> _Stored items from a collection_:

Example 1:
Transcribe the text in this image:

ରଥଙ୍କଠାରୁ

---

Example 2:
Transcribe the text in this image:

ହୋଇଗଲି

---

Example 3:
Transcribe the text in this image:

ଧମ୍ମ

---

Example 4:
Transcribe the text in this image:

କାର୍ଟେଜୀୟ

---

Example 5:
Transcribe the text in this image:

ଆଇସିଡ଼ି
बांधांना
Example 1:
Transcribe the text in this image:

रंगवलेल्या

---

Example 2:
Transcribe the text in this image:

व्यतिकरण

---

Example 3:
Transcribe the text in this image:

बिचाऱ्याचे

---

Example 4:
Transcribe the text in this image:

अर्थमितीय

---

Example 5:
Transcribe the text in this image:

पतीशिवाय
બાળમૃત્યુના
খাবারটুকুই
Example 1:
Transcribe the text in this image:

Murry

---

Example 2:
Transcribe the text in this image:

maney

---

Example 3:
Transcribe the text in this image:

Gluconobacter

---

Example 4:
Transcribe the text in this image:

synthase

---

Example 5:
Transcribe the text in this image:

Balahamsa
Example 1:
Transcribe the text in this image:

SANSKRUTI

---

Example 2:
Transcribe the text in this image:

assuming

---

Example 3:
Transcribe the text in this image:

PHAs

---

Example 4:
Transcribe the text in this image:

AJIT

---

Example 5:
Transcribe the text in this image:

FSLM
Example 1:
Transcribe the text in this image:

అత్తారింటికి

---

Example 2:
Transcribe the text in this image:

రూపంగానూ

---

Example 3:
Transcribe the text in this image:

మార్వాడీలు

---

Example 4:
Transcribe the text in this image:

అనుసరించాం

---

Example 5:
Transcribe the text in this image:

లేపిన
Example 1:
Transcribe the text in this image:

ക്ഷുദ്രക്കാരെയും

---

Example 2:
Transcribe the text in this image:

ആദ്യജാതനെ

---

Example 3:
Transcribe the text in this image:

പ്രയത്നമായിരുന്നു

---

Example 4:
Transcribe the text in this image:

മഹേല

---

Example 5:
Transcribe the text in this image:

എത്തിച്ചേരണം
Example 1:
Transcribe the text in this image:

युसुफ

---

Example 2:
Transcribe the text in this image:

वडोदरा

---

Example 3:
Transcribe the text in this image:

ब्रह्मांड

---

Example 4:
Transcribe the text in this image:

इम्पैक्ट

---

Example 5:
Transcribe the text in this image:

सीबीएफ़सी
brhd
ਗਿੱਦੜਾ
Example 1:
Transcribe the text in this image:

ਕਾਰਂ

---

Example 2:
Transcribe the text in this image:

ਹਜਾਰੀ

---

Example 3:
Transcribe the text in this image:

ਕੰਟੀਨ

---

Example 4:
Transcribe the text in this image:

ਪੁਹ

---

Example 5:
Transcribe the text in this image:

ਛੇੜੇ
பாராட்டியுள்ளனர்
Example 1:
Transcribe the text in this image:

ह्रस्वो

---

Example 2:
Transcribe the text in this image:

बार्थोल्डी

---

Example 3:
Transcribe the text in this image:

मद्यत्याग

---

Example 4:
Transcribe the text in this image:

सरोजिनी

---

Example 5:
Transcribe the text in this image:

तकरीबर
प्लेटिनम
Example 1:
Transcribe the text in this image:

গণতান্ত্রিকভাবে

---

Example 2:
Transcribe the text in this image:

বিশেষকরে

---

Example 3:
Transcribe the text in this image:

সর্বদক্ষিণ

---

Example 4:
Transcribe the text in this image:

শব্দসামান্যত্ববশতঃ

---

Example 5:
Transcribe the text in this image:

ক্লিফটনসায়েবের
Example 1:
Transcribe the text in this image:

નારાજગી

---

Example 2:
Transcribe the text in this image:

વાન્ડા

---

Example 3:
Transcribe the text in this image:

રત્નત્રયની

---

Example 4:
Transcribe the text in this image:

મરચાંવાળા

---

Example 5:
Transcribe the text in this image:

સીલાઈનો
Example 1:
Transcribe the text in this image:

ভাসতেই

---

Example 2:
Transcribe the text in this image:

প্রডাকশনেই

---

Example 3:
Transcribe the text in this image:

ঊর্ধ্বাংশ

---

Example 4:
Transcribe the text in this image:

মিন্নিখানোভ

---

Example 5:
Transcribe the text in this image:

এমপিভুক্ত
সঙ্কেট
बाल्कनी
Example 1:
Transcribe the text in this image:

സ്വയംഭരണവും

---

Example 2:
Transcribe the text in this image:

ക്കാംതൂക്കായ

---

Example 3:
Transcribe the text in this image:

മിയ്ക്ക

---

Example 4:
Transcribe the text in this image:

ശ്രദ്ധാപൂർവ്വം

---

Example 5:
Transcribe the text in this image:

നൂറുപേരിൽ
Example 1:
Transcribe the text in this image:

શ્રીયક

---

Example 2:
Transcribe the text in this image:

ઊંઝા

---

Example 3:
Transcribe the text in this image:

> _Required work_:
Every word in the records must appear in your copy exactly as it does above.

> _Response_:
Example 1:
Transcribe the text in this image:

ରଥଙ୍କଠାରୁ

---

Example 2:
Transcribe the text in this image:

ହୋଇଗଲି

---

Example 3:
Transcribe the text in this image:

ଧମ୍ମ

---

Example 4:
Transcribe the text in this image:

କାର୍ଟେଜୀୟ

---

Example 5:
Transcribe the text in this image:

ଆଇସିଡ଼ି
बांधांना
Example 1:
Transcribe the text in this image:

रंगवलेल्या

---

Example 2:
Transcribe the text in this image:

व्यतिकरण

---

Example 3:
Transcribe the text in this image:

बिचाऱ्याचे

---

Example 4:
Transcribe the text in this image:

अर्थमितीय

---

Example 5:
Transcribe the text in this image:

पतीशिवाय
બાળમૃત્યુના
খাবারটুকুই
Example 1:
Transcribe the text in this image:

Murry

---

Example 2:
Transcribe the text in this image:

maney

---

Example 3:
Transcribe the text in this image:

Gluconobacter

---

Example 4:
Transcribe the text in this image:

synthase

---

Example 5:
Transcribe the text in this image:

Balahamsa
Example 1:
Transcribe the text in this image:

SANSKRUTI

---

Example 2:
Transcribe the text in this image:

assuming

---

Example 3:
Transcribe the text in this image:

PHAs

---

Example 4:
Transcribe the text in this image:

AJIT

---

Example 5:
Transcribe the text in this image:

FSLM
Example 1:
Transcribe the text in this image:

అత్తారింటికి

---

Example 2:
Transcribe the text in this image:

రూపంగానూ

---

Example 3:
Transcribe the text in this image:

మార్వాడీలు

---

Example 4:
Transcribe the text in this image:

అనుసరించాం

---

Example 5:
Transcribe the text in this image:

లేపిన
Example 1:
Transcribe the text in this image:

ക്ഷുദ്രക്കാരെയും

---

Example 2:
Transcribe the text in this image:

ആദ്യജാതനെ

---

Example 3:
Transcribe the text in this image:

പ്രയത്നമായിരുന്നു

---

Example 4:
Transcribe the text in this image:

മഹേല

---

Example 5:
Transcribe the text in this image:

എത്തിച്ചേരണം
Example 1:
Transcribe the text in this image:

युसुफ

---

Example 2:
Transcribe the text in this image:

वडोदरा

---

Example 3:
Transcribe the text in this image:

ब्रह्मांड

---

Example 4:
Transcribe the text in this image:

इम्पैक्ट

---

Example 5:
Transcribe the text in this image:

सीबीएफ़सी
brhd
ਗਿੱਦੜਾ
Example 1:
Transcribe the text in this image:

ਕਾਰਂ

---

Example 2:
Transcribe the text in this image:

ਹਜਾਰੀ

---

Example 3:
Transcribe the text in this image:

ਕੰਟੀਨ

---

Example 4:
Transcribe the text in this image:

ਪੁਹ

---

Example 5:
Transcribe the text in this image:

ਛੇੜੇ
பாராட்டியுள்ளனர்
Example 1:
Transcribe the text in this image:

ह्रस्वो

---

Example 2:
Transcribe the text in this image:

बार्थोल्डी

---

Example 3:
Transcribe the text in this image:

मद्यत्याग

---

Example 4:
Transcribe the text in this image:

सरोजिनी

---

Example 5:
Transcribe the text in this image:

तकरीबर
प्लेटिनम
Example 1:
Transcribe the text in this image:

গণতান্ত্রিকভাবে

---

Example 2:
Transcribe the text in this image:

বিশেষকরে

---

Example 3:
Transcribe the text in this image:

সর্বদক্ষিণ

---

Example 4:
Transcribe the text in this image:

শব্দসামান্যত্ববশতঃ

---

Example 5:
Transcribe the text in this image:

ক্লিফটনসায়েবের
Example 1:
Transcribe the text in this image:

નારાજગી

---

Example 2:
Transcribe the text in this image:

વાન્ડા

---

Example 3:
Transcribe the text in this image:

રત્નત્રયની

---

Example 4:
Transcribe the text in this image:

મરચાંવાળા

---

Example 5:
Transcribe the text in this image:

સીલાઈનો
Example 1:
Transcribe the text in this image:

ভাসতেই

---

Example 2:
Transcribe the text in this image:

প্রডাকশনেই

---

Example 3:
Transcribe the text in this image:

ঊর্ধ্বাংশ

---

Example 4:
Transcribe the text in this image:

মিন্নিখানোভ

---

Example 5:
Transcribe the text in this image:

এমপিভুক্ত
সঙ্কেট
बाल्कनी
Example 1:
Transcribe the text in this image:

സ്വയംഭരണവും

---

Example 2:
Transcribe the text in this image:

ക്കാംതൂക്കായ

---

Example 3:
Transcribe the text in this image:

മിയ്ക്ക

---

Example 4:
Transcribe the text in this image:

ശ്രദ്ധാപൂർവ്വം

---

Example 5:
Transcribe the text in this image:

നൂറുപേരിൽ
Example 1:
Transcribe the text in this image:

શ્રીયક

---

Example 2:
Transcribe the text in this image:

ઊંઝા

---

Example 3:
Transcribe the text in this image:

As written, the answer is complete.